Wir fordern bundesweit:

  • Den Zugang von Opfern von Menschenhandel zu psychosozialer Betreuung, Therapie und Sprachkursen;
  • die finanzielle und personelle Absicherung der Arbeit der spezialisierten Beratungsstellen für Opfer von Menschenhandelinklusive geplanter Kampagnen;
  • angemessene Ressourcen für polizeiliche Ermittlungs- und Vernetzungsarbeit;
  • eine einheitliche Anwendung bestehender Gesetze und Richtlinien;
  • einen sicheren Aufenthalts-Status für von Menschenhandel betroffene Frauen für zunächst drei Monate und die Option eines gesicherten Aufenthalts in Deutschland;
  • die konsequente Anwendung der strafrechtlichen Möglichkeiten zum Schutz der von Menschenhandel betroffenen Frauen vor sexueller Gewalt, sowie effektive Entschädigungsmechanismen für Opfer des Menschenhandels;
  • eine bundeseinheitliche Erlaubnispflicht für Prostitutionsstätten in Deutschland;
  • die Bundesregierung auf, sich europaweit für eine Eu-Politik einzusetzen, die den Schutz der Opfer stärkt.

Wir fordern europaweit:

  • die Annahme des Richtlinienvorschlages der Europäischen Kommission zum Menschenhandel mit klaren und verbindlichen Regelungen zum Schutz der Opfer unabhängig von ihrer Aussagebereitschaft;
  • eine europäische Integrationspolitik, die Minderheiten eines Landes gleiche Rechte und soziale Teilhabe zusichert und damit u. a. die Forderung nach einem besseren Zugang zur Schulbildung für Minderheiten in Bulgarien und Rumänien umsetzt;
  • eine gezielte Armutsbekämpfung in mittel- und osteuropäischen Ländern, u. a. in Bulgarien und Rumänien, als einen wesentlichen Schritt, um Perspektiven für Menschen in ihren Heimatländern zu schaffen;
  • die Förderung der grenzübergreifenden Netzwerkarbeit.
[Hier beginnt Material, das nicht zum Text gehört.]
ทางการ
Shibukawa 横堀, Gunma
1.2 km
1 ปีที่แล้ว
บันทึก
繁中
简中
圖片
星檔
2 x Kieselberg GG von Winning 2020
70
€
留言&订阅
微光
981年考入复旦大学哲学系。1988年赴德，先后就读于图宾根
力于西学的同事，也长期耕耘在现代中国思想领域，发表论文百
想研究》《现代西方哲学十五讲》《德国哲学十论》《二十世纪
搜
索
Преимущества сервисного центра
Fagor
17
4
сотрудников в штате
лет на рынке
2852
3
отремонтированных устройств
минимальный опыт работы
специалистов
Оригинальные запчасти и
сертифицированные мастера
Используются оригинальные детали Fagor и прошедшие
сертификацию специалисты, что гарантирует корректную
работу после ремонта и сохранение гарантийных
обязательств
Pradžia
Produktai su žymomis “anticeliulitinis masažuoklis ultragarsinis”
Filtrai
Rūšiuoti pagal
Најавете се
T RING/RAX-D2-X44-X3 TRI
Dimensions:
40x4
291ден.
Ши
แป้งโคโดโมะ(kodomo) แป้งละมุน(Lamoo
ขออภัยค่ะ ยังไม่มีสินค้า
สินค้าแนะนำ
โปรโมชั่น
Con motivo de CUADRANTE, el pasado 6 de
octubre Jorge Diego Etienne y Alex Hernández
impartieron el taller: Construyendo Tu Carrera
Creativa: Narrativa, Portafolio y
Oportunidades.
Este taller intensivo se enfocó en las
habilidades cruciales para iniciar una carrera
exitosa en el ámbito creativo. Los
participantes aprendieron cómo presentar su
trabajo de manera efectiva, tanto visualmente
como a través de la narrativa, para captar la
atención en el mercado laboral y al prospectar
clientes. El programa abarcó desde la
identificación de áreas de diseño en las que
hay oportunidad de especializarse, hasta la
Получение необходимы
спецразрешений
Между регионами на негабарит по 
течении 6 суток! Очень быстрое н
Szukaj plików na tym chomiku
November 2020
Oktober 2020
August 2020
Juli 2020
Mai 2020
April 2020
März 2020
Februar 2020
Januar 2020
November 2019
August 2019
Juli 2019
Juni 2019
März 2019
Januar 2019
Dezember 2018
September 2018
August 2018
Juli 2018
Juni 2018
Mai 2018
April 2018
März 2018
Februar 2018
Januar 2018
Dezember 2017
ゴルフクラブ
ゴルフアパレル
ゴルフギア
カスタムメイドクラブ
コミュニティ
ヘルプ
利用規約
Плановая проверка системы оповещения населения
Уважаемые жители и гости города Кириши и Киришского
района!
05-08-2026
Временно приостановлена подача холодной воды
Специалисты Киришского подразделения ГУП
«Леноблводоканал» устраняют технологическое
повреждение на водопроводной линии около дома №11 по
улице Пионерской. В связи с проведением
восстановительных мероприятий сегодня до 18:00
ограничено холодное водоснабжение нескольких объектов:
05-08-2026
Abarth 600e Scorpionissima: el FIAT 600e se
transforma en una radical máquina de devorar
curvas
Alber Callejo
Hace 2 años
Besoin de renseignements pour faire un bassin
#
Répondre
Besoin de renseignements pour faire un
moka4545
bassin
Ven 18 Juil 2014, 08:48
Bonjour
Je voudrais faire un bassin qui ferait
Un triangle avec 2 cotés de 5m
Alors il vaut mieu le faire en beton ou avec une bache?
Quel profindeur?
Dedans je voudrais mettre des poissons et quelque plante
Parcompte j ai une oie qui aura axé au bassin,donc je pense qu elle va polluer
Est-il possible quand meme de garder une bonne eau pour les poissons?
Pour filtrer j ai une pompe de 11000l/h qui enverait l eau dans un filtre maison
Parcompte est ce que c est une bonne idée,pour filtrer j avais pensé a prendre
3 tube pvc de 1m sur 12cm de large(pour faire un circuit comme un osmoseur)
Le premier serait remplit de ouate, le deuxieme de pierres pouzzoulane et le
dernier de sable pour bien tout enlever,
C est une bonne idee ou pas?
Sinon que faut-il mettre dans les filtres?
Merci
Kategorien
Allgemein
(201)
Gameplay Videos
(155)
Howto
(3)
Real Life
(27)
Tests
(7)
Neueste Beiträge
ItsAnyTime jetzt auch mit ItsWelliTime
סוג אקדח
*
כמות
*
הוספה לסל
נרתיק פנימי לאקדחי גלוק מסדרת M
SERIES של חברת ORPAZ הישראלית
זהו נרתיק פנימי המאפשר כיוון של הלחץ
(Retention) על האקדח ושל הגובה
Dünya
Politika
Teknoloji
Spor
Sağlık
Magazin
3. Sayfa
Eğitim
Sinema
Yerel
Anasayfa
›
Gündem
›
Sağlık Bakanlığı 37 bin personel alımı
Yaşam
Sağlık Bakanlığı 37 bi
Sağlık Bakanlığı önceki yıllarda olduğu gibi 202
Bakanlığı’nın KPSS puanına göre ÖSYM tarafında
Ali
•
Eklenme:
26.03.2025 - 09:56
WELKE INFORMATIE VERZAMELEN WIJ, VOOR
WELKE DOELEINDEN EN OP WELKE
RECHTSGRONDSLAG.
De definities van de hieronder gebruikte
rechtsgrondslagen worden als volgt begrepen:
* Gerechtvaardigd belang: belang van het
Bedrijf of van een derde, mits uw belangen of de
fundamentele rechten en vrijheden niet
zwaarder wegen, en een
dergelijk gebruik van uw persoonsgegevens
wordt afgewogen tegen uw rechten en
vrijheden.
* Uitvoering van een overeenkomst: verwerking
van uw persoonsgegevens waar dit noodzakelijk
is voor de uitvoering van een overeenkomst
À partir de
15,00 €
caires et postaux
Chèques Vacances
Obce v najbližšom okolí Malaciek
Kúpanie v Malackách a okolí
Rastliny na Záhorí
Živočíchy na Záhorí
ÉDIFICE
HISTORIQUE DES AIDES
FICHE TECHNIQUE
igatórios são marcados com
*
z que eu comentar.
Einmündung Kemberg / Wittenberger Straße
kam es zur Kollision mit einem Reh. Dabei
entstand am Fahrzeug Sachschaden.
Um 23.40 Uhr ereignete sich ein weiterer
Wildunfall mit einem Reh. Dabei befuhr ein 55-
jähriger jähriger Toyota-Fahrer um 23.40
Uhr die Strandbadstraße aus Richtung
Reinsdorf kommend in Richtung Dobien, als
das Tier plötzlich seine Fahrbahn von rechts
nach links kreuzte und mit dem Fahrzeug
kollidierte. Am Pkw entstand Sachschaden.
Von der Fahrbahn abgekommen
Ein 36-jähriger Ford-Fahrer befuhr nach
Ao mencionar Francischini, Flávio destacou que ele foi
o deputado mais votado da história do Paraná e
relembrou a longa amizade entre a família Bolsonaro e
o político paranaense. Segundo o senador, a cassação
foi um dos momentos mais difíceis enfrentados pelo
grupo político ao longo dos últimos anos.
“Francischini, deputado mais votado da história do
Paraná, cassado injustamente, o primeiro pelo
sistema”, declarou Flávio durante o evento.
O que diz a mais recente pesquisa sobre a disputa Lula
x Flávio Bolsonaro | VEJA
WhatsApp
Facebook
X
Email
Diese ist für die Beratungsstellen für Opfer von Menschenhandel außerordentlich wichtig. Wissenstransfer, Dialog und Voneinander lernen müssen einem isolierten Arbeiten entgegenwirken;
  • von den Kirchen, sich intensiver mit der Thematik auseinanderzusetzen, sowie Fachberatungsstellen zur Prävention von Menschenhandel und für Opfer von Menschenhandel einzurichten.